Kreis Kassel – Die Länder Hessen und Rheinland-Pfalz haben kürzlich gemeinsam einen Entschließungsantrag zur Vermeidung von Lieferengpässen bei Medikamenten im Bundesrat vorgestellt, der in den Gesundheitsausschuss ging. Zudem hat der Bundestag vergangene Woche das Faire-Kassenwettbewerb-Gesetz zur Bekämpfung der Lieferengpässe verabschiedet.

„Da hätte schon Jahre vorher etwas passieren müssen“, sagt Michael Bruske, Inhaber der Kunigunden-Apotheke in Kaufungen. Er beschreibt die Situation als untragbar und ist verärgert darüber, dass viele Medikamente nicht lieferbar sind und er Kunden oft vertrösten muss. Jetzt mit der Problemanalyse seitens der Politik zu beginnen, sei viel zu spät. „Es wird über die Köpfe der Verbraucher entschieden“, sagt Bruske. Es ist seiner Meinung nach unmöglich, dass teilweise lebenswichtige Medikamente nicht geliefert werden können.

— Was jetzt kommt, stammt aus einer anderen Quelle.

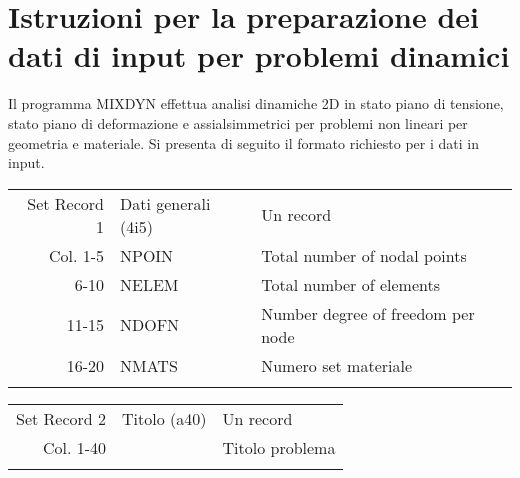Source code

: \appendix
\chapter{Istruzioni per la preparazione dei dati di input per problemi dinamici }
Il programma MIXDYN effettua analisi dinamiche 2D in stato piano di tensione, stato piano di deformazione e assialsimmetrici per problemi non lineari per geometria e materiale. Si presenta di seguito il formato richiesto per i dati in input.

\begin{tabular}{rll}
	Set Record 1 & Dati generali (4i5)            & Un record                                         \\
	Col.  1-5    & NPOIN                          & Total number of nodal points                      \\
	6-10         & NELEM                          & Total number of elements                          \\
	11-15        & NDOFN                          & Number degree of freedom per node                 \\
	16-20        & NMATS                          & Numero set materiale                              \\
	             &                                &                                                   \\	             
\end{tabular}

\begin{tabular}{rll}
	Set Record 2 & Titolo (a40)                   & Un record                                         \\
	Col. 1-40    &                                & Titolo problema     	                          \\
	             &                                &                                                   \\	             
\end{tabular}

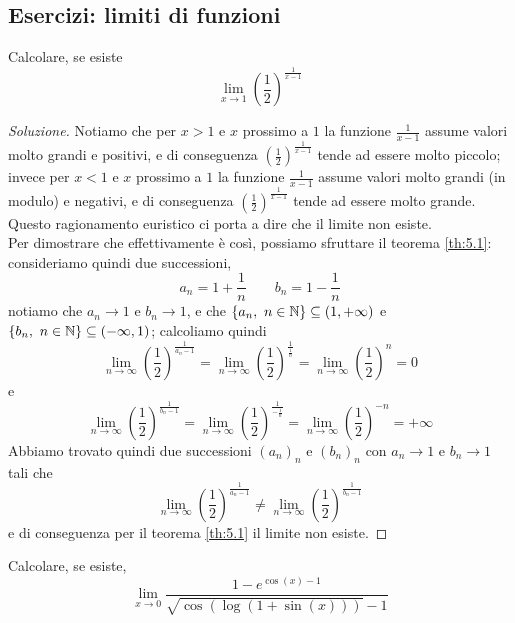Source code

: \subsection{Esercizi: limiti di funzioni}
\begin{exercise}
    \label{ex:5.1}
    Calcolare, se esiste
    \[
    \lim_{x\to 1} \left(\frac{1}{2}\right)^{\frac{1}{x-1}}
    \]
\end{exercise}
\begin{proof}[Soluzione]
    Notiamo che per $x>1$ e $x$ prossimo a $1$ la funzione $\frac{1}{x-1}$ assume valori molto grandi e positivi, e di conseguenza $\left(\frac{1}{2}\right)^{\frac{1}{x-1}}$ tende ad essere molto piccolo; invece per $x<1$ e $x$ prossimo a $1$ la funzione $\frac{1}{x-1}$ assume valori molto grandi (in modulo) e negativi, e di conseguenza $\left(\frac{1}{2}\right)^{\frac{1}{x-1}}$ tende ad essere molto grande. Questo ragionamento euristico ci porta a dire che il limite non esiste. \\
    Per dimostrare che effettivamente è così, possiamo sfruttare il teorema \ref{th:5.1}: consideriamo quindi due successioni,
    \[
    a_n = 1+\frac{1}{n} \qquad b_n = 1-\frac{1}{n}
    \]
    notiamo che $a_n \to 1$ e $b_n \to 1$, e che $\{a_n, \ n\in\amsbb{N}\}\subseteq (1,+\infty)$ e $\{b_n, \ n\in\amsbb{N}\}\subseteq (-\infty, 1)$; calcoliamo quindi
    \[
    \lim_{n\to\infty} \left(\frac{1}{2}\right)^{\frac{1}{a_n-1}} = \lim_{n\to\infty} \left(\frac{1}{2}\right)^{\frac{1}{\frac{1}{n}}} = \lim_{n\to\infty}\left(\frac{1}{2}\right)^n = 0
    \]
    e 
    \[
    \lim_{n\to\infty} \left(\frac{1}{2}\right)^{\frac{1}{b_n-1}} = \lim_{n\to\infty} \left(\frac{1}{2}\right)^{\frac{1}{-\frac{1}{n}}} = \lim_{n\to\infty}\left(\frac{1}{2}\right)^{-n} = +\infty
    \]
    Abbiamo trovato quindi due successioni $(a_n)_n$ e $(b_n)_n$ con $a_n\to 1$ e $b_n\to 1$ tali che
    \[
    \lim_{n\to\infty}\left(\frac{1}{2}\right)^{\frac{1}{a_n-1}} \ne 
    \lim_{n\to\infty}\left(\frac{1}{2}\right)^{\frac{1}{b_n-1}}
    \]
    e di conseguenza per il teorema \ref{th:5.1} il limite non esiste.
\end{proof}
\begin{exercise}
    \label{ex:5.0}
    Calcolare, se esiste,
    \[
    \lim_{x\to 0} \frac{1-e^{\cos(x)-1}}{\sqrt{\cos(\log(1+\sin(x)))}-1}
    \]
\end{exercise}
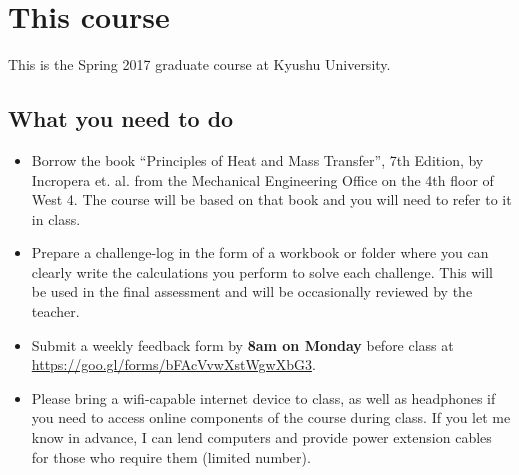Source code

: \section{This course}
This is the Spring 2017 \course graduate course at Kyushu University.

\subsection{What you need to do}
\begin{itemize}
    \item Borrow the book ``Principles of Heat and Mass Transfer'', 7th Edition, by Incropera et. al. from the Mechanical Engineering Office on the 4th floor of West 4. The course will be based on that book and you will need to refer to it in class.
    \item Prepare a challenge-log in the form of a workbook or folder where you can clearly write the calculations you perform to solve each challenge. This will be used in the final assessment and will be occasionally reviewed by the teacher.
    \item Submit a weekly feedback form by \textbf{8am on Monday} before class at \url{https://goo.gl/forms/bFAcVvwXstWgwXbG3}.
    \item Please bring a wifi-capable internet device to class, as well as headphones if you need to access online components of the course during class. If you let me know in advance, I can lend computers and provide power extension cables for those who require them (limited number).
\end{itemize}


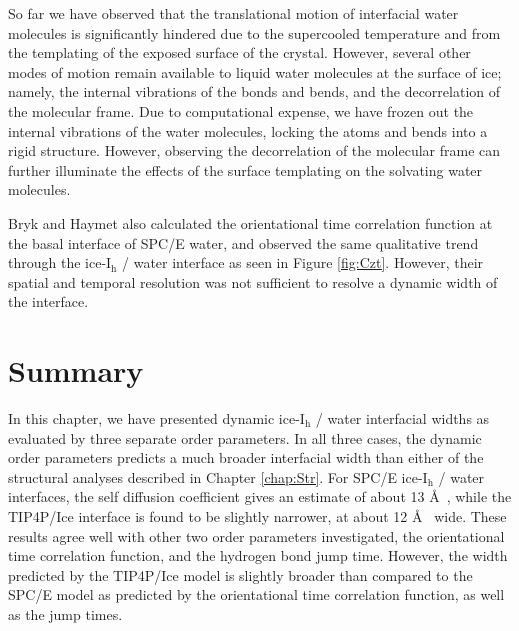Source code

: So far we have observed that the translational motion of interfacial
water molecules is significantly hindered due to the supercooled
temperature and from the templating of the exposed surface of the
crystal. However, several other modes of motion remain available to
liquid water molecules at the surface of ice; namely, the internal
vibrations of the bonds and bends, and the decorrelation of the
molecular frame. Due to computational expense, we have frozen out the
internal vibrations of the water molecules, locking the atoms and
bends into a rigid structure. However, observing the decorrelation of
the molecular frame can further illuminate the effects of the surface
templating on the solvating water molecules.

Bryk and Haymet also calculated the orientational time correlation
function at the basal interface of SPC/E water,\cite{Bryk2002} and
observed the same qualitative trend through the ice-I$_\mathrm{h}$ /
water interface as seen in Figure \ref{fig:Czt}. However, their
spatial and temporal resolution was not sufficient to resolve a
dynamic width of the interface. 





\section{Summary}
In this chapter, we have presented dynamic ice-I$_\mathrm{h}$ / water
interfacial widths as evaluated by three separate order parameters. In
all three cases, the dynamic order parameters predicts a much broader
interfacial width than either of the structural analyses described in
Chapter \ref{chap:Str}.  For SPC/E ice-I$_\mathrm{h}$ / water
interfaces, the self diffusion coefficient gives an estimate of about
13 \AA~, while the TIP4P/Ice interface is found to be slightly
narrower, at about  12 \AA~ wide. These
results agree well with other two order parameters investigated, the
orientational time correlation function, and the hydrogen bond jump
time. However, the width predicted by the TIP4P/Ice model
is slightly broader than compared to the SPC/E model as predicted by
the orientational time correlation function, as well as the jump times.
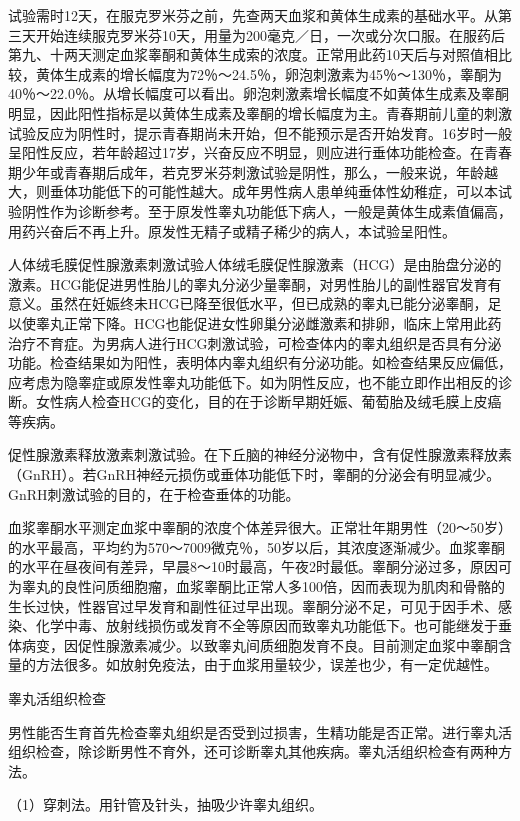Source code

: \documentclass[12pt,UTF8]{ctexbook}
\begin{document}
试验需时12天，在服克罗米芬之前，先查两天血浆和黄体生成素的基础水平。从第三天开始连续服克罗米芬10天，用量为200毫克／日，一次或分次口服。在服药后第九、十两天测定血浆睾酮和黄体生成索的浓度。正常用此药10天后与对照值相比较，黄体生成素的增长幅度为72％～24.5％，卵泡刺激素为45％～130％，睾酮为40％～22.0％。从增长幅度可以看出。卵泡刺激素增长幅度不如黄体生成素及睾酮明显，因此阳性指标是以黄体生成素及睾酮的增长幅度为主。青春期前儿童的刺激试验反应为阴性时，提示青春期尚未开始，但不能预示是否开始发育。16岁时一般呈阳性反应，若年龄超过17岁，兴奋反应不明显，则应进行垂体功能检查。在青春期少年或青春期后成年，若克罗米芬刺激试验是阴性，那么，一般来说，年龄越大，则垂体功能低下的可能性越大。成年男性病人患单纯垂体性幼稚症，可以本试验阴性作为诊断参考。至于原发性睾丸功能低下病人，一般是黄体生成素值偏高，用药兴奋后不再上升。原发性无精子或精子稀少的病人，本试验呈阳性。

人体绒毛膜促性腺激素刺激试验人体绒毛膜促性腺激素（HCG）是由胎盘分泌的激素。HCG能促进男性胎儿的睾丸分泌少量睾酮，对男性胎儿的副性器官发育有意义。虽然在妊娠终未HCG已降至很低水平，但已成熟的睾丸已能分泌睾酮，足以使睾丸正常下降。HCG也能促进女性卵巢分泌雌激素和排卵，临床上常用此药治疗不育症。为男病人进行HCG刺激试验，可检查体内的睾丸组织是否具有分泌功能。检查结果如为阳性，表明体内睾丸组织有分泌功能。如检查结果反应偏低，应考虑为隐睾症或原发性睾丸功能低下。如为阴性反应，也不能立即作出相反的诊断。女性病人检查HCG的变化，目的在于诊断早期妊娠、葡萄胎及绒毛膜上皮癌等疾病。

促性腺激素释放激素刺激试验。在下丘脑的神经分泌物中，含有促性腺激素释放素（GnRH）。若GnRH神经元损伤或垂体功能低下时，睾酮的分泌会有明显减少。GnRH刺激试验的目的，在于检查垂体的功能。

血浆睾酮水平测定血浆中睾酮的浓度个体差异很大。正常壮年期男性（20～50岁）的水平最高，平均约为570～7009微克％，50岁以后，其浓度逐渐减少。血浆睾酮的水平在昼夜间有差异，早晨8～10时最高，午夜2时最低。睾酮分泌过多，原因可为睾丸的良性问质细胞瘤，血浆睾酮比正常人多100倍，因而表现为肌肉和骨骼的生长过快，性器官过早发育和副性征过早出现。睾酮分泌不足，可见于因手术、感染、化学中毒、放射线损伤或发育不全等原因而致睾丸功能低下。也可能继发于垂体病变，因促性腺激素减少。以致睾丸间质细胞发育不良。目前测定血浆中睾酮含量的方法很多。如放射免疫法，由于血浆用量较少，误差也少，有一定优越性。

睾丸活组织检查

男性能否生育首先检查睾丸组织是否受到过损害，生精功能是否正常。进行睾丸活组织检查，除诊断男性不育外，还可诊断睾丸其他疾病。睾丸活组织检查有两种方法。

（1）穿刺法。用针管及针头，抽吸少许睾丸组织。
\end{document}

„Wir hatten in Deutschland die Produktionsstätten“, berichtet Bruske, doch dann sei alles ins Ausland, zum Beispiel nach China und Indien, verlegt worden. Jetzt gebe es wieder die Forderung nach inländischer Medikamentenproduktion – für den Apotheker absurd, dass sie überhaupt verlegt wurde. Bruske vermutet, dass sich die Engpässe noch verschlimmern.

„Es ist gut, dass sich die Politik damit befasst“, sagt Alexandra Lorenz von der Neuen Apotheke und der Rathaus-Apotheke in Baunatal. Bis sich langfristig etwas ändert, dass die Produktion der Medikamente beispielsweise wieder nach Europa geholt wird und nicht mehr in China und Indien angesiedelt ist, dauere es aber sicherlich noch einige Zeit. Arzneimittel sind kein normales Handelsprodukt, gibt Lorenz zu bedenken, sondern dienen der Gesundheit.

Kurzfristig habe es geholfen, dass den Apotheken mehr Handlungsmöglichkeiten gegeben wurden: Indem der Arzt ein Medikament verschreibt, lege er einen sogenannten Preisanker fest, also wie viel es maximal kosten darf. Früher mussten die Apotheken laut Lorenz den Arzt anrufen, wenn dieser Anker nicht eingehalten werden konnten. Das sei nun nicht mehr der Fall. Trotzdem bestünden nach wie vor Probleme aufgrund der Lieferengpässe: Die Apotheken hätten dadurch etwa ein Drittel mehr Arbeit als zuvor.

Karim Ragab von der Loewen-Apotheke in Vellmar vermutet, dass es durch die politischen Entscheidungen kurzfristig erst einmal keine Veränderungen gibt, sondern eher langfristig. „Wenigstens wurde erkannt, dass Handlungsbedarf besteht“, sagt er.

Das sagt der Hessische Apothekerverband

„Gegenüber dem Hessischen Ministerium für Soziales und Integration weisen wir regelmäßig auf die Lieferengpässe und deren mittlerweile dramatisches Ausmaß hin“, sagt Katja Förster vom Hessischen Apothekerverband (HAV). Daher begrüße der HAV die Initiative der beiden Bundesländer ausdrücklich. Eine Analyse der Gründe für die Versorgungsengpässe dürfte jedoch nicht davon abhalten, kurzfristig wirksame Schritte die Wege zu leiten. 

„Diese wären aus unserer Sicht, den Krankenkassen Mehrfachvergaben von Rabattverträgen mit mehreren Wirkstoffherstellern vorzuschreiben“, erklärt Förster. Auch bräuchten Apotheken Spielräume beim Management von Lieferengpässen, inklusive Rechtssicherheit.